Instead, we ought to appreciate that sex is a domain so intimate and personal that more harm can be done than in most social situations, and that given that heightened capacity for harm, we should expect people to operate with greater conscientiousness, concern and care in that domain than in others.... 

Demanding an expansion of empathy and responsibility when it comes to sex isn’t regressive; it’s a sexual revolution in its own right. It is silly to think we could have needed only one.


So how to rule in the public case against Ansari?

Here in the present, when we are still trying to establish this second revolution, how much do I blame Ansari for not demonstrating this greater conscientiousness, concern and care? It seems wrong to me  that he could face the same fate as Harvey Weinstein, when the scale of wrong is so different. If Ansari worked at Roto-Rooter, he wouldn't lose his job. 

But how can I watch Season Three of Master of None with the same joy now? The show relies on its sweetness, and that sweetness is now ruined. I suppose I could say that Ansari's character on the show, which is very much modeled on him personally, is not a perfect person. Real-life Ansari can make mistakes and learn from them as much as Dev, Ansari's on-screen alter ego. But I don't know. I guess I'll know if and when Netflix puts out the next season. 

Ansari did what most men have done. He kept pushing for sex without concern for what his partner wanted. This is common now; it has to stop being common. But what to do in the present, while the second revolution is still in process? Do we destroy the men who haven't adapted to the new rules yet? I think that's dangerous. Not every member of Men Going Their Own Way is a loser finding a fig leaf for the rejection that was going to happen anyway. 

You won't get your second sexual revolution until men can be honest about how they act now. You won't get men to be honest about how they act if honesty gets you self-destruction. You'll continue to get "I thought she was into it. She didn't say no." 

Ansari might live through this. The public will for him to live through this is awfully strong. I'm not the only person who will have a prejudice against admitting he did something wrong. But he did do something wrong, it seems. The only question is how wrong it was. 
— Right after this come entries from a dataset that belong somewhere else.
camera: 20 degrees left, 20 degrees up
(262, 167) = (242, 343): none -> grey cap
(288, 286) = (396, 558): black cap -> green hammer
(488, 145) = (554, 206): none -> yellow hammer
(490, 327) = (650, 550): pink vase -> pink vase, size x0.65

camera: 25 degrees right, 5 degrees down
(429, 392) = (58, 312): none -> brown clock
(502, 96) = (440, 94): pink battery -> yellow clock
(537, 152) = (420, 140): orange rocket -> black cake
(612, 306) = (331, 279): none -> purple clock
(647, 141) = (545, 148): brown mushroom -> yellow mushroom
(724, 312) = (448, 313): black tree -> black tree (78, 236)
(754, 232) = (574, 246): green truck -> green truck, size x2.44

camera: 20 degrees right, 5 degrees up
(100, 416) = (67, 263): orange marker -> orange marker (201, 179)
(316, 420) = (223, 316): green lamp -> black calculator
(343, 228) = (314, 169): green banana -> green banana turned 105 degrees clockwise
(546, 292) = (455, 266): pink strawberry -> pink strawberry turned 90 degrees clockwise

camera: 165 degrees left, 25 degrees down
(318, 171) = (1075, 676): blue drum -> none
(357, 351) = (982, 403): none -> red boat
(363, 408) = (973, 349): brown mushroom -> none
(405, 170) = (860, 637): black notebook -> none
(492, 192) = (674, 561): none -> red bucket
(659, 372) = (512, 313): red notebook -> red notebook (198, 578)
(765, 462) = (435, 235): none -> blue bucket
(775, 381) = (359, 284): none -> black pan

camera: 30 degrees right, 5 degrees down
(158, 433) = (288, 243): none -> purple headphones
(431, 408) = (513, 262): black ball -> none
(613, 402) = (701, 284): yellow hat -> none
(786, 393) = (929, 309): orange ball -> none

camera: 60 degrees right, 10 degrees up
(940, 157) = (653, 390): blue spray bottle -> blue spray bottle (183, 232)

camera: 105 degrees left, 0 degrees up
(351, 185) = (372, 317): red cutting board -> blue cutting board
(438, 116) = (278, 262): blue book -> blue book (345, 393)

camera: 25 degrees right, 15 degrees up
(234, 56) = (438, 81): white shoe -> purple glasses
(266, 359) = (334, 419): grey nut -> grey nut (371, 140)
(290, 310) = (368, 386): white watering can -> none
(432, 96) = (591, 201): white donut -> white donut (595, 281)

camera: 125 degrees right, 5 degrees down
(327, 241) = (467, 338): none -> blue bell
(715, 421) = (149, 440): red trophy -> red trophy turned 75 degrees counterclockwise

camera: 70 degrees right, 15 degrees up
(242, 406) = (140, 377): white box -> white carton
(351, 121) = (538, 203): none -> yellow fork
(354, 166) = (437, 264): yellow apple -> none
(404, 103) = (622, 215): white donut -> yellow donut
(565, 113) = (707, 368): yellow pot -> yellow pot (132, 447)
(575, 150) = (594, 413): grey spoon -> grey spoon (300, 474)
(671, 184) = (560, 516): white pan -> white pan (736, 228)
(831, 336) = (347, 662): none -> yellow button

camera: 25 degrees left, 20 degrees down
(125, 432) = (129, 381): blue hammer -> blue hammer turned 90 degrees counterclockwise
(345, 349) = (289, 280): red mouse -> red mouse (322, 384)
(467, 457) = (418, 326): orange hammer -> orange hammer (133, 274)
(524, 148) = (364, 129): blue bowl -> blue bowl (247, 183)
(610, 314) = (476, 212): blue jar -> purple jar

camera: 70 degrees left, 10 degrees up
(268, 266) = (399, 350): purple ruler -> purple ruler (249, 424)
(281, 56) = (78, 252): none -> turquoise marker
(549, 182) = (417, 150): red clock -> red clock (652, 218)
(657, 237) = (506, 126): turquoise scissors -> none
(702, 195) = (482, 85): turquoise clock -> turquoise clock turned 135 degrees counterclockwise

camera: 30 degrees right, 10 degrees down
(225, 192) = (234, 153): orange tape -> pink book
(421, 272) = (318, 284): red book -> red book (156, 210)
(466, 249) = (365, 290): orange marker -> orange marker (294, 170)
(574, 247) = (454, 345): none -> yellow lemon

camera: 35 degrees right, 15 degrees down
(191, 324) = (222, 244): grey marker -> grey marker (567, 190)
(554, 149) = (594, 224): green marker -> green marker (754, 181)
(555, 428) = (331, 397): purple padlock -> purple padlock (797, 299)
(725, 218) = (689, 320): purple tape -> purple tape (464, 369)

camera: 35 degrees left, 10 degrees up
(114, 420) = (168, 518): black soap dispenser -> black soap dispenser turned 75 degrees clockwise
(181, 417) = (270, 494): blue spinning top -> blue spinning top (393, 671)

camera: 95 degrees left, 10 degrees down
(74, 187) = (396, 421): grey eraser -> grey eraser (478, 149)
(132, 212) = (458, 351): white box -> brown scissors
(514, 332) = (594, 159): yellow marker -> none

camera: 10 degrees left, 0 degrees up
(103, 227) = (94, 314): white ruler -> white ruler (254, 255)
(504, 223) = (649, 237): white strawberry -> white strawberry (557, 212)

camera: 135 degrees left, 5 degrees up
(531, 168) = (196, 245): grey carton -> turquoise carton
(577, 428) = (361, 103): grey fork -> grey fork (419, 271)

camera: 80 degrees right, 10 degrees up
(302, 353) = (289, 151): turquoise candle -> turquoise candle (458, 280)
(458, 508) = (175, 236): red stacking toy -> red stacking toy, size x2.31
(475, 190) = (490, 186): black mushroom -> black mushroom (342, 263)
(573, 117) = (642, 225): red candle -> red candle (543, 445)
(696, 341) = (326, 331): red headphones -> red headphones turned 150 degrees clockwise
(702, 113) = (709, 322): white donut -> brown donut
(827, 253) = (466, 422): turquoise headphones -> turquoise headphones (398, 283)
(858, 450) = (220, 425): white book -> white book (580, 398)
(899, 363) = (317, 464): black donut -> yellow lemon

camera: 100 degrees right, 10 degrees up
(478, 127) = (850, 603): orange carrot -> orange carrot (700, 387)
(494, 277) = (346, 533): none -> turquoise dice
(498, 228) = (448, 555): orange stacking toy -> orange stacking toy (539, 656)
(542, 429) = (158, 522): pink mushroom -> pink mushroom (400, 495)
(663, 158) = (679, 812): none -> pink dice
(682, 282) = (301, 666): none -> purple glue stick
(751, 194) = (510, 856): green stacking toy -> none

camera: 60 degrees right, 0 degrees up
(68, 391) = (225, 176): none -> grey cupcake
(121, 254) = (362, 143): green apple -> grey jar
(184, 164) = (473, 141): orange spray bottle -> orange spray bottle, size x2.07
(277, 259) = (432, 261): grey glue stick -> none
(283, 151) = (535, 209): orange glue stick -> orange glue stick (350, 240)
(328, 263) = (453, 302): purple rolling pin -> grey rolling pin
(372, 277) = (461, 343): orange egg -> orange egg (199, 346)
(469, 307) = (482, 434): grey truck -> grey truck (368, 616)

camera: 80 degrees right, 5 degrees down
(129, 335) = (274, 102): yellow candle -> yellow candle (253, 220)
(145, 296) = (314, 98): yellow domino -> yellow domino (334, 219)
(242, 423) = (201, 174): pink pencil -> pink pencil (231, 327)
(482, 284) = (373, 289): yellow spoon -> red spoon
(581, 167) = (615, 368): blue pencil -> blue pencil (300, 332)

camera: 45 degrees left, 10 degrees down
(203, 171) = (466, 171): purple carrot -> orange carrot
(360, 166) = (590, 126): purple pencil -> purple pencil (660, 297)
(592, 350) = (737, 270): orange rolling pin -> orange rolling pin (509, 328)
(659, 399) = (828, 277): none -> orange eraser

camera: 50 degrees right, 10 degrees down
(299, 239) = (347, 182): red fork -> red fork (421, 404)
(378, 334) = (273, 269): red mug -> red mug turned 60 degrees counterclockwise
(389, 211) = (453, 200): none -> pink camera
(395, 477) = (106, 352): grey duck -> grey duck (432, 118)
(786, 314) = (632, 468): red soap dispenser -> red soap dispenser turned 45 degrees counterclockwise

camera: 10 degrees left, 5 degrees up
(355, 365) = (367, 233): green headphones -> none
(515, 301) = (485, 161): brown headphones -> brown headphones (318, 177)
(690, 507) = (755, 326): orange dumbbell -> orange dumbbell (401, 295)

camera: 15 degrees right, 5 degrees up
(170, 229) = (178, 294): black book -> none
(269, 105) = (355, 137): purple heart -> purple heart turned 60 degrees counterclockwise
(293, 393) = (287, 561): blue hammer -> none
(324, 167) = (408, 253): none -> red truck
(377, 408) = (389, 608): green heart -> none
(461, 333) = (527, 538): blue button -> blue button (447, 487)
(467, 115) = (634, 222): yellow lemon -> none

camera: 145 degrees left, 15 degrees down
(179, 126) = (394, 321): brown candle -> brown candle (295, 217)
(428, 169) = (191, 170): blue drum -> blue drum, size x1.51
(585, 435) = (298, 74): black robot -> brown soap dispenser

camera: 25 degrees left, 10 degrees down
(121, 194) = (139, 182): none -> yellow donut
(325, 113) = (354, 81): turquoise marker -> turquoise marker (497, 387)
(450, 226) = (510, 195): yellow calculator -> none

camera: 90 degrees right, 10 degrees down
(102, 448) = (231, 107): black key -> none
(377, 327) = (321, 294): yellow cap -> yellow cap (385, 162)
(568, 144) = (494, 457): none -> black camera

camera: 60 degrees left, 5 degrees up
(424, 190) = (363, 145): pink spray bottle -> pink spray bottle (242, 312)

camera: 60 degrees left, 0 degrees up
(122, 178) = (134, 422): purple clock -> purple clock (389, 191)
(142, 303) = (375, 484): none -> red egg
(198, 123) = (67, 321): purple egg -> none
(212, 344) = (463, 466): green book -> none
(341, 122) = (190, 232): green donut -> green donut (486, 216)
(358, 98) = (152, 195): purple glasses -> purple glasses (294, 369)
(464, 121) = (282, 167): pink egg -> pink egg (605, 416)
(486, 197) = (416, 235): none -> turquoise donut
The questions we should all ask ourselves


I hate how polarized this discussion is along gender lines. Men accuse women of being shrill, witch-hunting zealots, while women accuse men of cheering on rape culture. This is stupid discourse. This isn't easy, and the answers aren't easy. I've never yet heard an answer to the question of whether it's worse to be falsely convicted of rape or to be raped and not be believed. The answer to that question is that there is no good answer. It's a terrible question for a terrible problem. Society's endless tastes-great-less-filling shouting match over which is worse is keeping us from making both less common. 

For now, my lesson from this is nothing Earth-shattering. I have biases. Those biases affect my judgment. People you think highly of can act badly. Ansari acted badly. How badly, and what the result should be, I don't know. And it's okay not to know some things. 










1 comment:

  1. The underlying assumption that all men are rapists barely held in check does not lead to a positive social environment. It merely ensures that everyone lives in constant fear of an accusation. And so all those horribleness of feeling forever off balance and cowering in insecurity just becomes generalized.

    And to all those who think in their own minds, "oh no, not me. i'm polite," i would simply suggest that time is not on their side.